Solo Mario Santiago, entre nosotros, pudo escribir versos como éste: “El gesto
calcinado vomita aún fulgor”. O como este otro: “Penetraste a la Diosa misma en su capullo”. O
como el que sigue: “El caballo de Zapata va a levantarse en busca de jinete”. Hay
en su versolibrismo un rigor que tendría que estudiarse. Vital hasta la médula,
existencial sin existencialismo, escribe en “Popocatépetl rodante”:
Quita tus garfios de encima
Catatonia
escribías
/ya con el dedo con el gesto: con el reto
((La rutina: stanca
la
pasión subleva
el
vivir es prieto))
A
Rimbaud le dice, igualado: “¡Con cuántos pelones o greñudos no te han
confundido!”. A lo que agrega: “Todos quisimos ser ese niño /que enlodaba de
misterio a los escribas”. Por cierto, ahí mismo postula de sopetón una tesis
más que interesante acerca de Rimbaud: “Tu
homosexualismo era panteísta & al revés”. ¡Y al revés!

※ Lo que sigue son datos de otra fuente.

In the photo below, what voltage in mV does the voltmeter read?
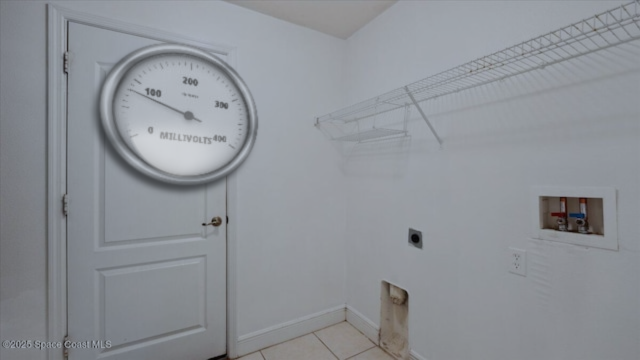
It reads 80 mV
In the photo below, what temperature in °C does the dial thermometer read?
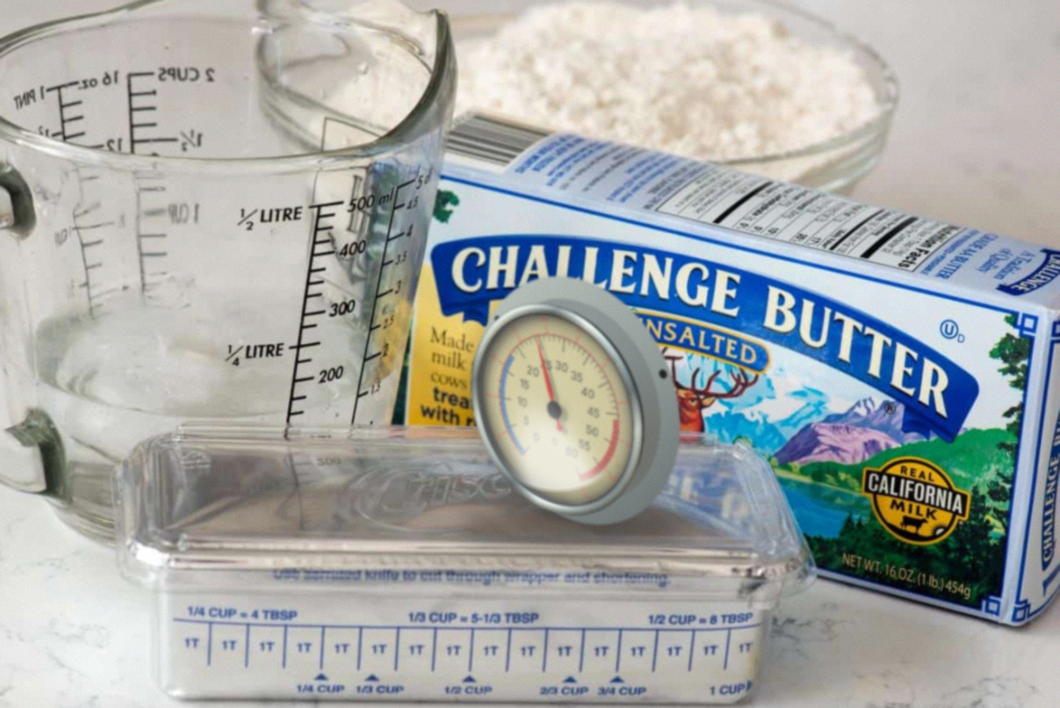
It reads 25 °C
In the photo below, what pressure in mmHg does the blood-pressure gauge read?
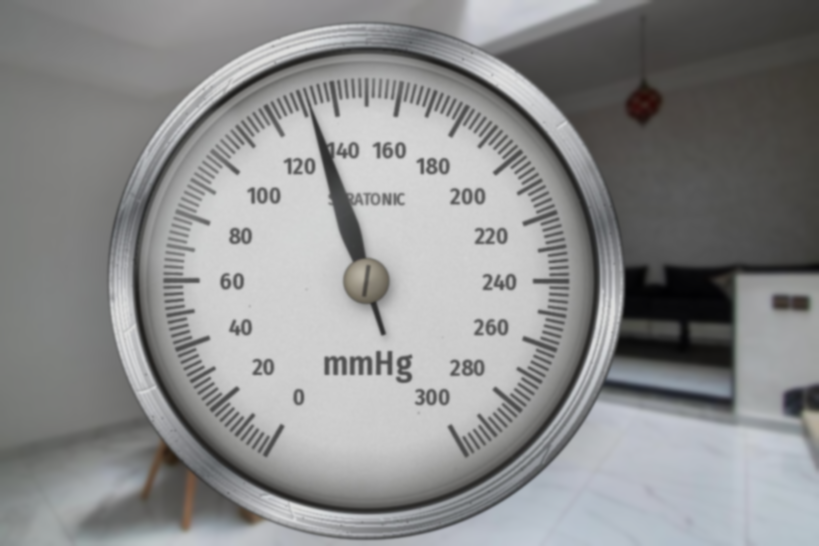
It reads 132 mmHg
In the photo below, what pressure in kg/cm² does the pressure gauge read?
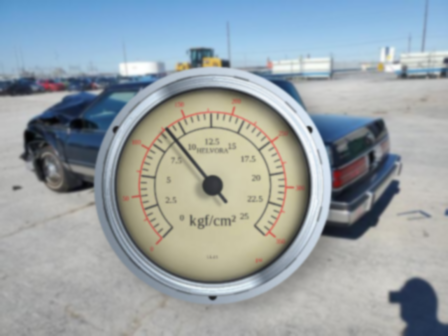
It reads 9 kg/cm²
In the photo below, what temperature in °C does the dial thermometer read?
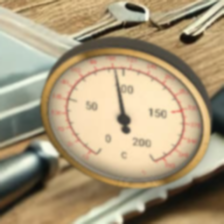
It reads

Lo que viene en
seguida es como el corolario, como la consecuencia vital y corporal de esta
tesis:
Pero el
cuerpo es 1 tesoro que prodigar
& tú lo
hiciste Culeaste con los soles de la
Psyche
Penetraste a la Diosa misma en su capullo
Cabrón tan esperma /tan óvulo
Única flor hermafrodita
Te beso & te extraño
Carnal
de mi tormenta
mi embriaguez & mis
heridas.
Siempre
se burló de los exquisitos. “A la Diosa Blanca /yo la llamo China Hilaria //&
es prieta //como zumo de humo //zacate de raíz”. ¿Qué más agregar?
La
médula ardiente de su existencia la plasmó, para mi gusto, en uno de los versos
de sus famosos “Consejos de 1 discípulo de Marx a 1 fanático de Heidegger”. Ahí
afirma, con el poder de una ecuación matemática que adquiere fuerza performativa:
“El núcleo de mi sistema solar es la Aventura”.
Tendrán
que pasar al menos unos cien años para que la literatura mexicana vuelva a tener
entre sus filas a otro Santiago Papasquiaro.